La questione di una possibile riforma dell’Enpaf è stata al centro di un incontro tra l’Associazione dei farmacisti non titolari (Conasfa) e i vertici dello stesso ente previdenziale. La federazione ha espresso «il proprio apprezzamento per il lavoro di riforma svolto dall’ente e nell’apprendere che sono state accolte praticamente tutte le sue richieste, a partire dalla tutela dei farmacisti dipendenti, già svantaggiati dalla doppia contribuzione obbligatoria, ed i colleghi con attività lavorativa “saltuaria” e/o con contratti di breve durata».
Secondo la Conasfa, infatti, «con il modello proposto si riduce l’impatto che l’Enpaf ha sulle retribuzioni dei più deboli, come i lavoratori part time, o per brevi sostituzioni.

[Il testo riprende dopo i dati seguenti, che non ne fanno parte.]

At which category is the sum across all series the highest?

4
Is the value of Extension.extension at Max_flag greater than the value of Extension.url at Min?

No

Verrebbe anche rispettata la volontà di chi ha deciso di non iscriversi alla previdenza dell’ente con la possibilità di continuare a versare il contributo di solidarietà. Le nostre richieste sono state evidentemente giudicate di buon senso e condivisibili. Siamo convinti che nel momento in cui questa riforma andrà a regime saranno risolte molte delle criticità che oggi gravano sui farmacisti non titolari, anche se il nostro obiettivo rimane l’abrogazione dell’obbligo della doppia contribuzione».

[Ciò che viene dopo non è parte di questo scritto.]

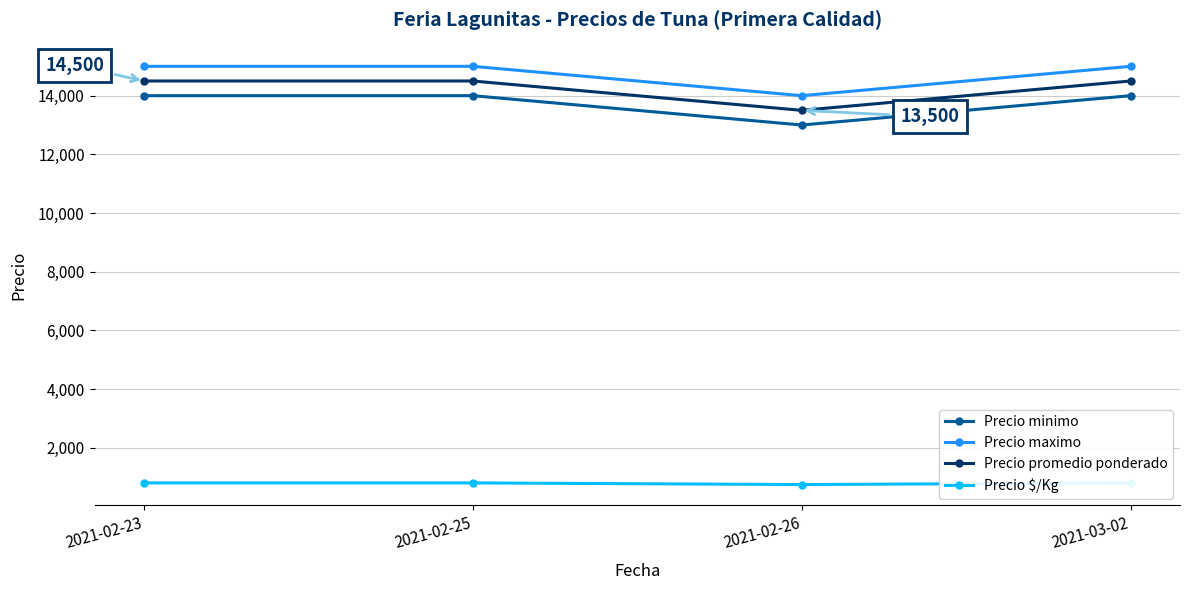

The value of Precio promedio ponderado at 2021-02-25 is 14500. True or false?

True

Anche il Movimento Nazionale Liberi Farmacisti ha avanzato le proprie proposte di riforma, contenute in un documento intitolato “Un nuovo modello previdenziale”. In particolare, alcune correzioni sono state giudicate «urgenti». La prima riguarda il contributo di solidarietà: «Esso è completamente a “fondo perduto”, pur concorrendo a contribuire agli anni d’iscrizione all’ente non è utile all’iscritto per maturare il diritto alla pensione. Tale contributo deve poter esser almeno deducibile in termini fiscali». Per quanto concerne la disoccupazione, si chiede poi una «riduzione del contributo di solidarietà all’1% per tutti i farmacisti disoccupati, anche per quelli che si sono iscritti all’ordine prima del 2004, per i primi 5 anni. Se permane lo stato di disoccupazione, si passerà al contributo di solidarietà al 3% per gli anni successivi ai primi cinque anni, senza scadenza temporale». In materia di contratti a termine, precariato e lavoro, il MNLF sottolinea che «i lavoratori con contratti con una durata inferiore a sei mesi/anno non riusciranno mai ad avere diritto alla pensione (20 anni di attività professionale e 30 di versamenti) e non potranno vedersi restituiti i contributi versati dopo il 2003». Si propone perciò di «abilitare anche per questi lavoratori la possibilità di optare per la restituzione graduale di quanto versato, se insufficiente a maturare le condizioni per accedere alla pensione». Infine, sul tema di parafarmacie e di farmacie rurali, l’idea avanzata dal Movimento è di «concedere ai titolari di questi esercizi, a fronte di motivata e documentabile situazione economica precaria, la possibilità di accedere alla contribuzione ridotta per l’anno fiscale considerato».